Stored data entries
==========

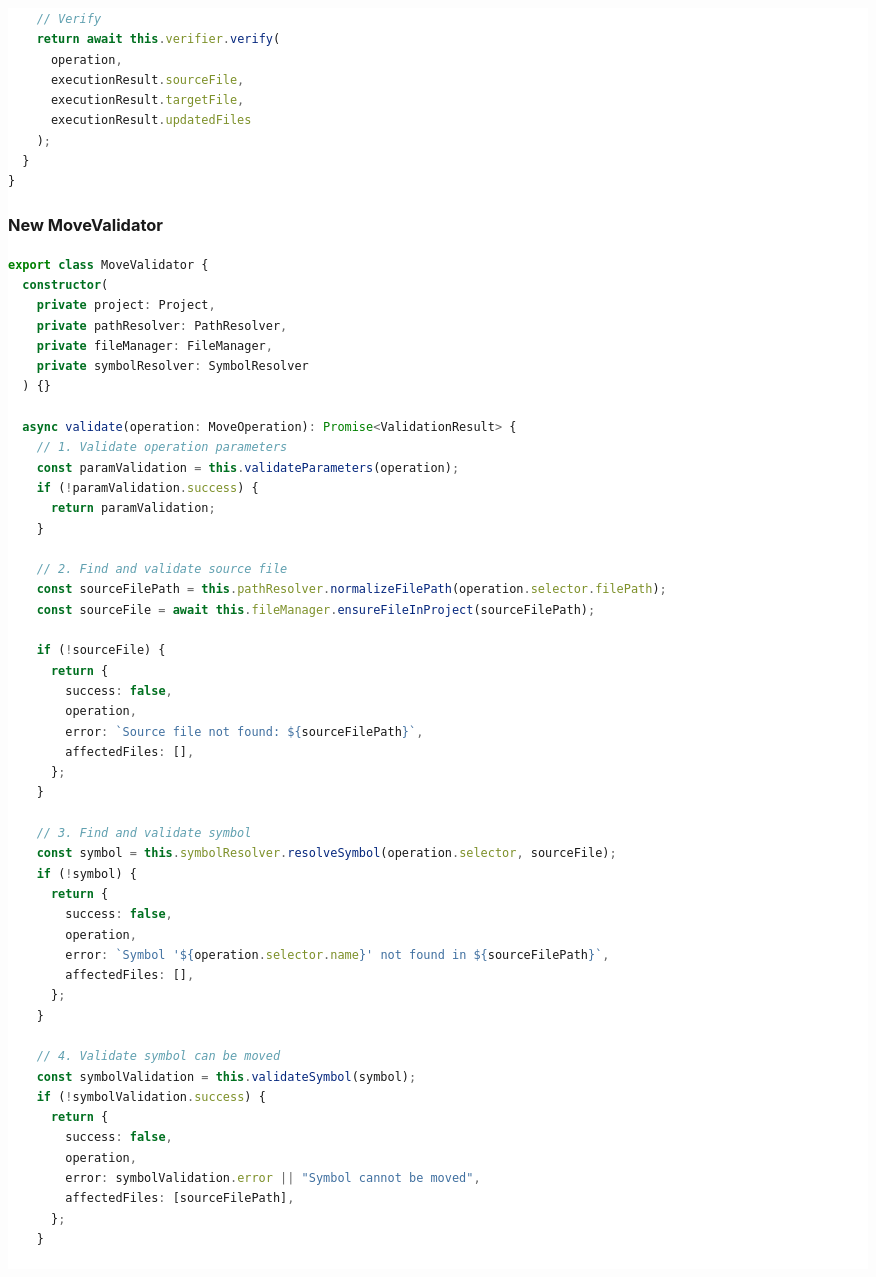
 ```typescript
    // Verify
    return await this.verifier.verify(
      operation,
      executionResult.sourceFile,
      executionResult.targetFile,
      executionResult.updatedFiles
    );
  }
}
```

### New MoveValidator
```typescript
export class MoveValidator {
  constructor(
    private project: Project,
    private pathResolver: PathResolver,
    private fileManager: FileManager,
    private symbolResolver: SymbolResolver
  ) {}
  
  async validate(operation: MoveOperation): Promise<ValidationResult> {
    // 1. Validate operation parameters
    const paramValidation = this.validateParameters(operation);
    if (!paramValidation.success) {
      return paramValidation;
    }
    
    // 2. Find and validate source file
    const sourceFilePath = this.pathResolver.normalizeFilePath(operation.selector.filePath);
    const sourceFile = await this.fileManager.ensureFileInProject(sourceFilePath);
    
    if (!sourceFile) {
      return {
        success: false,
        operation,
        error: `Source file not found: ${sourceFilePath}`,
        affectedFiles: [],
      };
    }
    
    // 3. Find and validate symbol
    const symbol = this.symbolResolver.resolveSymbol(operation.selector, sourceFile);
    if (!symbol) {
      return {
        success: false,
        operation,
        error: `Symbol '${operation.selector.name}' not found in ${sourceFilePath}`,
        affectedFiles: [],
      };
    }
    
    // 4. Validate symbol can be moved
    const symbolValidation = this.validateSymbol(symbol);
    if (!symbolValidation.success) {
      return {
        success: false,
        operation,
        error: symbolValidation.error || "Symbol cannot be moved",
        affectedFiles: [sourceFilePath],
      };
    }
    
```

==========

## [Problem]
Your reply should hold every line from the data that contains "selector", copied in full.

## [Answer area]
    const sourceFilePath = this.pathResolver.normalizeFilePath(operation.selector.filePath);
    const symbol = this.symbolResolver.resolveSymbol(operation.selector, sourceFile);
        error: `Symbol '${operation.selector.name}' not found in ${sourceFilePath}`,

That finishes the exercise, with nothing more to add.